=== DATA SUPPLIED ===
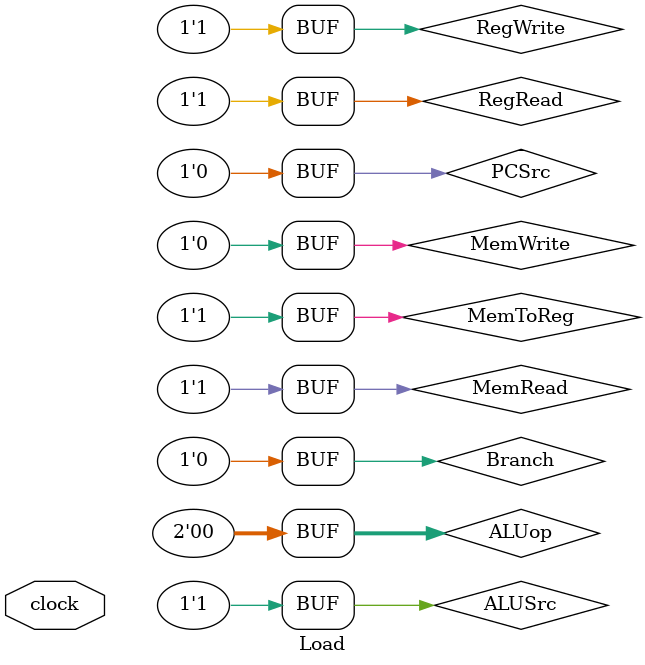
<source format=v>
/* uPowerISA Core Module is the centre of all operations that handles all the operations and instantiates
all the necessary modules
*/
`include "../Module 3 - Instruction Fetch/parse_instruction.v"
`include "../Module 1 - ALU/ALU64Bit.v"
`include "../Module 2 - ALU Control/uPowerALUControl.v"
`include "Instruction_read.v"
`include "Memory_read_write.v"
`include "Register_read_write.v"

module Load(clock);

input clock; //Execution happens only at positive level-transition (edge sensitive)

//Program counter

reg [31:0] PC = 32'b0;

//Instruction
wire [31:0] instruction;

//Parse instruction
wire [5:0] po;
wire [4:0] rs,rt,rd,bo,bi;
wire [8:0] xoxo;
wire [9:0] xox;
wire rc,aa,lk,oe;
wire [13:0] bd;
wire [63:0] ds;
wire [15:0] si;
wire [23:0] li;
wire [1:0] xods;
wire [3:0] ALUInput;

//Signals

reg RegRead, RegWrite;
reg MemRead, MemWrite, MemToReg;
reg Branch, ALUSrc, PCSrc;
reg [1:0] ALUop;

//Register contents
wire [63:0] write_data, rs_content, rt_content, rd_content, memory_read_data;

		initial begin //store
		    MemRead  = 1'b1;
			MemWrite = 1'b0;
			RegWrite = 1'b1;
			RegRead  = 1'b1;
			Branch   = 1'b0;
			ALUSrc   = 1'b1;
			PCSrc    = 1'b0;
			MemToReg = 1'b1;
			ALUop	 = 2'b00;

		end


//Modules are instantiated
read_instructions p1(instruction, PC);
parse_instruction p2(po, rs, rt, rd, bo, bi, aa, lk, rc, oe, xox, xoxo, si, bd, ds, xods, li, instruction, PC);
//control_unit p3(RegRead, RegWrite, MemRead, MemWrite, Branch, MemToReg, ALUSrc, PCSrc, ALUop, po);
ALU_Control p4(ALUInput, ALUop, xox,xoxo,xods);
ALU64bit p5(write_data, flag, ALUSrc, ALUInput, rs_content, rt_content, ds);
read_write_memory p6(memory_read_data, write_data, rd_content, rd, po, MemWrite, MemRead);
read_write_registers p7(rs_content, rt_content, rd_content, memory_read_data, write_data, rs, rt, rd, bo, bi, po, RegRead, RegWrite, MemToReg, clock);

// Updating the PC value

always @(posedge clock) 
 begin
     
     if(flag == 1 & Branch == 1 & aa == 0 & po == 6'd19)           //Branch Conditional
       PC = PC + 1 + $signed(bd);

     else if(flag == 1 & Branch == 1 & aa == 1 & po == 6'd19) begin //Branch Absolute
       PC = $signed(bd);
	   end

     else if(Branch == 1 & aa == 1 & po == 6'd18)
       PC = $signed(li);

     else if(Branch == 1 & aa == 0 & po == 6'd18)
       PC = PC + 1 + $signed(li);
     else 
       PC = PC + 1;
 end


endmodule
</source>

...

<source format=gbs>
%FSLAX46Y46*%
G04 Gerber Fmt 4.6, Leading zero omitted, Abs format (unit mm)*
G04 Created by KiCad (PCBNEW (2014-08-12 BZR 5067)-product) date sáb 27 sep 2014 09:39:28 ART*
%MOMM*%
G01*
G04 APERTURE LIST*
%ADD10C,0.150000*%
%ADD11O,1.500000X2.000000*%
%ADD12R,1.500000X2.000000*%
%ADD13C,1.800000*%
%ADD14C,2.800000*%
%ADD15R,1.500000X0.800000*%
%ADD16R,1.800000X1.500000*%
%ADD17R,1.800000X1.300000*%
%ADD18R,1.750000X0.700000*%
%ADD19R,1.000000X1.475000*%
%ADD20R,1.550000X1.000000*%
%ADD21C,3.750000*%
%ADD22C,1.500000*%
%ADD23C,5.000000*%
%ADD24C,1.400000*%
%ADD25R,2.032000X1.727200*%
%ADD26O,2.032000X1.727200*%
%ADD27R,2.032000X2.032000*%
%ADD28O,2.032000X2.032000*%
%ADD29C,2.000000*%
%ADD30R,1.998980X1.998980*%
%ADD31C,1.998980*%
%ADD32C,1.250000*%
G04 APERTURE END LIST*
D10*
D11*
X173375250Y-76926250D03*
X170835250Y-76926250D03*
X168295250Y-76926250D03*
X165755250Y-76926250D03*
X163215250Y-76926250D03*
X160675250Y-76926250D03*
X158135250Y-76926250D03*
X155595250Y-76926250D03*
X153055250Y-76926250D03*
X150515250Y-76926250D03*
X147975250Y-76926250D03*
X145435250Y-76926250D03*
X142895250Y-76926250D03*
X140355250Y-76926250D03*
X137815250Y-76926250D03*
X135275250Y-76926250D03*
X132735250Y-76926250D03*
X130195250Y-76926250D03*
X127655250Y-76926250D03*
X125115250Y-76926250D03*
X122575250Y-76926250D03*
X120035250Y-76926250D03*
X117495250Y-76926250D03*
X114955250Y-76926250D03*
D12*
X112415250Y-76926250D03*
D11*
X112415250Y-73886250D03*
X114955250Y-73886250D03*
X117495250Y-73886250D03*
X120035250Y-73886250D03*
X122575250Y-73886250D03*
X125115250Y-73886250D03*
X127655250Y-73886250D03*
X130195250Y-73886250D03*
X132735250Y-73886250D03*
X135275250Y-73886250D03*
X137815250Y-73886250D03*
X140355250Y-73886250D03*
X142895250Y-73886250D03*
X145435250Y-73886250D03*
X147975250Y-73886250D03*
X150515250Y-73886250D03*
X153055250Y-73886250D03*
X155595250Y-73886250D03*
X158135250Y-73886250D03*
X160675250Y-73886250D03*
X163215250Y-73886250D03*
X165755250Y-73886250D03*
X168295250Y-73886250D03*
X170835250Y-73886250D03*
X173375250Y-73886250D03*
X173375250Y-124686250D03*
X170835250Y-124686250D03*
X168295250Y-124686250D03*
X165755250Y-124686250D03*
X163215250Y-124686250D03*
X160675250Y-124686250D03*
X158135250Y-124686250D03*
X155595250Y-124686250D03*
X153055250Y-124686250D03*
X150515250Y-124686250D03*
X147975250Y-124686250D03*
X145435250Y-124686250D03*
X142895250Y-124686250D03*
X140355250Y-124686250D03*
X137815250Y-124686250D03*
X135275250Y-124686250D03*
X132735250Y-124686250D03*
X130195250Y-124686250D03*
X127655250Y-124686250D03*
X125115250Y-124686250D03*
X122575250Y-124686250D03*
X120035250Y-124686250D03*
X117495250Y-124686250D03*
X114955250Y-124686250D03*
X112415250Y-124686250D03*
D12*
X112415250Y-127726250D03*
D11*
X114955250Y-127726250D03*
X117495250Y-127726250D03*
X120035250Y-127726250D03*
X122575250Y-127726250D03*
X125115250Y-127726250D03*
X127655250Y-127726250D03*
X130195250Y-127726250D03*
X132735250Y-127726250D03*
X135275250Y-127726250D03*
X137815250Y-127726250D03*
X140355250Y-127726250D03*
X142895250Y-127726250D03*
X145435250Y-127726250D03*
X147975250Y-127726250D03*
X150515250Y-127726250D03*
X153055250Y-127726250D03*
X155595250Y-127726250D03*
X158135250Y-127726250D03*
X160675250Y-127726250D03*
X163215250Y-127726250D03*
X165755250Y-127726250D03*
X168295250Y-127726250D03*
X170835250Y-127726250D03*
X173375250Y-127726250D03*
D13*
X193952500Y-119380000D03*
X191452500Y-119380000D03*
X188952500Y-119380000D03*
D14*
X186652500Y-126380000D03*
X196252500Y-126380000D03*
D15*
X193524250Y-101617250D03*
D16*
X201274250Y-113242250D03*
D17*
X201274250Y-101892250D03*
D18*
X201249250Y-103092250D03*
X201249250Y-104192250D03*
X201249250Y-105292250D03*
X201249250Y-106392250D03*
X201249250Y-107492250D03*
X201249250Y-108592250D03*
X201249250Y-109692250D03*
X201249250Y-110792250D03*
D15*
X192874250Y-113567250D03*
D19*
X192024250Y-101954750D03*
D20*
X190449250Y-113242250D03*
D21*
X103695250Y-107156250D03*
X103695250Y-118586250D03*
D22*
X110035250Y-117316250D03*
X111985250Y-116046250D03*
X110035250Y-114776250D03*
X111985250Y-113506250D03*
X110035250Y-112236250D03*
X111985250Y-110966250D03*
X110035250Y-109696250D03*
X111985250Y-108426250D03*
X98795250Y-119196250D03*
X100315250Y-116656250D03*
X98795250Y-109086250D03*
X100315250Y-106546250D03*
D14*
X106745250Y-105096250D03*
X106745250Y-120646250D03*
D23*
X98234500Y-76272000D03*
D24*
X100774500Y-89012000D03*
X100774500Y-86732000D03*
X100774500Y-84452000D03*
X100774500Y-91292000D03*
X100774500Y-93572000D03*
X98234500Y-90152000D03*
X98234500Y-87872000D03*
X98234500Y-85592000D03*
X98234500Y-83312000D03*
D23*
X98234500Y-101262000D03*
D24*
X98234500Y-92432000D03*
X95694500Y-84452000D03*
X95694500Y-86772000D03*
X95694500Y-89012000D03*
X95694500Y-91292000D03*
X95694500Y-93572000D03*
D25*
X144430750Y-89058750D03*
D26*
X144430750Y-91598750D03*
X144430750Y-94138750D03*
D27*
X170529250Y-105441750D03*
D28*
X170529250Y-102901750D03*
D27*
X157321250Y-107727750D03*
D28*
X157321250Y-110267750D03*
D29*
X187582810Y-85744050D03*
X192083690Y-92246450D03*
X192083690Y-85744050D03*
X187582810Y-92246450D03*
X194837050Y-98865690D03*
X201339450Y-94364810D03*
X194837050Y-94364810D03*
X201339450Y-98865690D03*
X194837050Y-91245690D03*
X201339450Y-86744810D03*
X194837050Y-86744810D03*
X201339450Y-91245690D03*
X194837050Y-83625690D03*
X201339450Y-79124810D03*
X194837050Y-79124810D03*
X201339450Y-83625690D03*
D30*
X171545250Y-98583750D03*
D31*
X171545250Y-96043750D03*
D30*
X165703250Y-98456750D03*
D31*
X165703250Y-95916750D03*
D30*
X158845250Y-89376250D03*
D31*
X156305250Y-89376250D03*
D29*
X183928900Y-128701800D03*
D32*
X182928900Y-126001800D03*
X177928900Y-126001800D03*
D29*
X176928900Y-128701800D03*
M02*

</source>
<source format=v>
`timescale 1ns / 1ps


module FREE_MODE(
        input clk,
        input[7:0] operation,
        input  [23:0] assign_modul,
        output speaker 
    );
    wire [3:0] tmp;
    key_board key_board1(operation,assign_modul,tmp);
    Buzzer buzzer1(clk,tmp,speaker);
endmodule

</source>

=== EXERCISE ===
Wherever the string "include" appears in the entries above, list that line.

=== RESPONSE ===
`include "../Module 3 - Instruction Fetch/parse_instruction.v"
`include "../Module 1 - ALU/ALU64Bit.v"
`include "../Module 2 - ALU Control/uPowerALUControl.v"
`include "Instruction_read.v"
`include "Memory_read_write.v"
`include "Register_read_write.v"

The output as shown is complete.